During the deep cleaning procedure:

  • You will receive a local anesthetic, which may be topical gel or an injection, depending on how sensitive your teeth are, how serious the plaque build-up is, and how long the procedure will take.
  • Your dentist will use a small scaler or ultrasonic cleaner to break up and remove the plaque in each periodontal pocket.
  • Another tool will smooth or plane the surfaces of your teeth to remove superficial plaque to reduce further build-up around the roots.
  • Later-stage gum disease may require deep plane scaling, periodontal surgery, or laser surgery in addition to the deep cleaning.
  • More serious periodontal disease may require multiple deep cleanings, as the dentist focuses on one quadrant of the mouth at a time.

Once the cleaning is complete, your dentist will explain some follow-up care. For example, you will need to wait until any numbing agent wears off before eating and drinking. You may also need to wait a few hours after anesthetic wears off, to ensure that gums heal, before eating or drinking anything, especially something that might be hot or cold. You may experience pain in your teeth for a day or two and have sensitivity for about a week, but these should go away.

You will also schedule a follow-up appointment for a few days or a couple of weeks after the deep cleaning, so your dentist can be sure that there is less plaque build-up, your gums are healing well, and your periodontal pockets are becoming smaller.

Deep Teeth Cleaning Is One Part of Good Oral Health

You may worry if you hear deep cleaning or scaling and planing from your dentist, but ultimately, this type of cleaning is important to your overall oral health. Rest assured that it is a common, beneficial procedure.

References

A Re-Evaluation of Scaling and Root Planing. (March 2021). Journal of Periodontology. Date fetched: April 30, 2021.

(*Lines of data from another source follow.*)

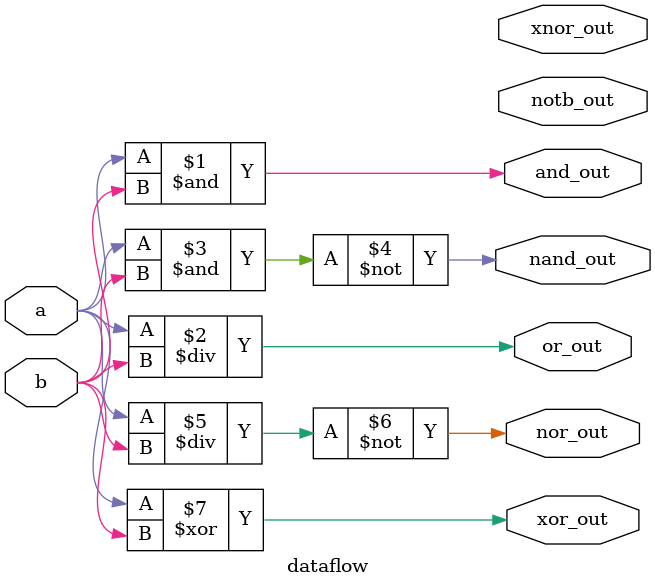
<source format=v>
`timescale 1ns / 1ps


module dataflow(a,b,and_out,or_out,nand_out,nor_out,notb_out,xor_out,xnor_out);
input a,b;
output and_out,or_out,nand_out,nor_out,notb_out,xor_out,xnor_out;
assign and_out=a&b;//AND
assign or_out=a/b;//OR
assign nand_out=~(a&b);//NAND
assign nor_out=~(a/b);//NOR
assign xor_out=a^b;//XOR
endmodule

</source>
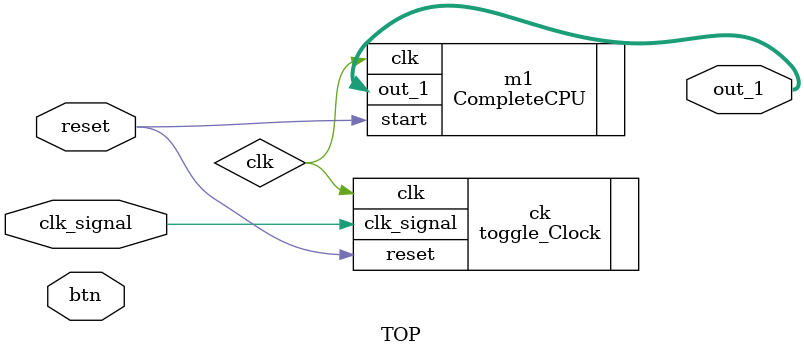
<source format=v>
`timescale 1ns / 1ps

module TOP(
    input reset, 
    input clk_signal,  // 50 MHz input clock
    input btn,
    output [3:0] out_1
);
    wire clk;
   // assign clk1 = clk;

    // Instantiate clock divider
    toggle_Clock ck(.reset(reset),.clk_signal(clk_signal), .clk(clk));

    // Instantiate main module with toggled clock
    CompleteCPU m1(.clk(clk) ,.start(reset),.out_1(out_1));
endmodule
</source>
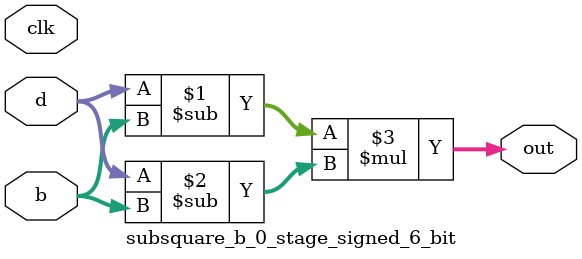
<source format=sv>
(* use_dsp = "yes" *) module subsquare_b_0_stage_signed_6_bit(
	input signed [5:0] b,
	input signed [5:0] d,
	output [5:0] out,
	input clk);

	assign out = (d - b) * (d - b);
endmodule

</source>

Scaling and Root Planing. Mouth Healthy from the American Dental Association. Date fetched: April 30, 2021.

Non-Surgical Periodontal Treatment. American Academy of Periodontology. Date fetched: April 30, 2021.

Routine Scale and Polish for Periodontal Health in Adults. (December 2018). Cochrane. Date fetched: April 30, 2021.

Disclaimer: This article is intended to promote understanding of and knowledge about general oral health topics. It is not intended to serve as dental or other professional health advice and is not intended to be used for diagnosis or treatment of any condition or symptom. You should consult a dentist or other qualified healthcare provider with any questions you may have regarding a medical condition or treatment.